The Ideal Gas

In the earlier chapter properties of an ideal gas were discussed. It was also mentioned that any gas at very low pressure when its density is very small, may be treated as an ideal gas. It essentially means that the laws of ideal gas may be applied to any gas when much larger volume of space is available to each gas molecule in comparison to its size. It is, however, evident that an ideal gas is only a conceptual gas that does not exist in real terms.

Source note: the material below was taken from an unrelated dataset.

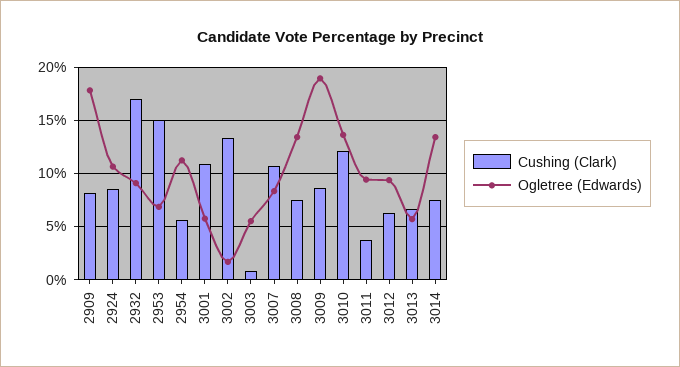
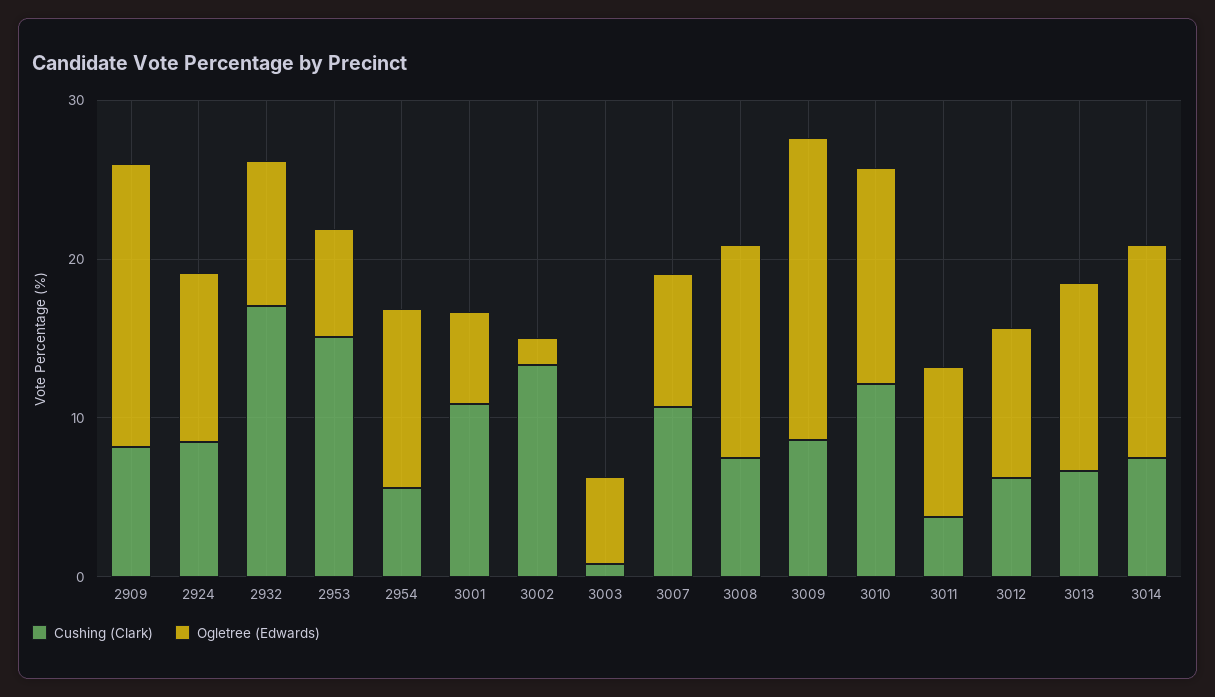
Ogletree (Edwards), 3013: 6 -> 12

Difference between an Ideal Gas and The Real Gas

Finite molecular size and attraction between molecules

A real gas differs from an ideal gas in two respects: first, the molecules of a real gas are not point particles but have a finite size. This means that the actual volume available to the gas molecules for their motion is restricted by the amount of the volume occupied by the molecules themselves. Secondly, in the case of a real gas the gas molecules attract each other. The force of molecular attraction, called the Van der Waals force, originates from the net electrostatic force of attraction between the electron cloud of one constituent atom and the nucleus of the other atom of the molecule minus the force of repulsion between the nuclei and the electron clouds of the atoms in the molecule. Since electrostatic forces have infinite range, the net electrostatic force of attraction exceeds beyond the molecular dimensions. The Van der Waals force may also be looked as the net resultant of the forces of attraction between the electron cloud of one molecule and the nuclei of the other molecule and the forces of repulsion between the electron clouds and nuclei of the two molecules as shown in Fig. 2.1. This leaked or residual force of attraction (Van der Waals force) is responsible for the molecular attraction in real gases. Since an attractive force may be derived from a negative potential, the potential between two real gas molecules may be represented as shown in Fig. 2.2.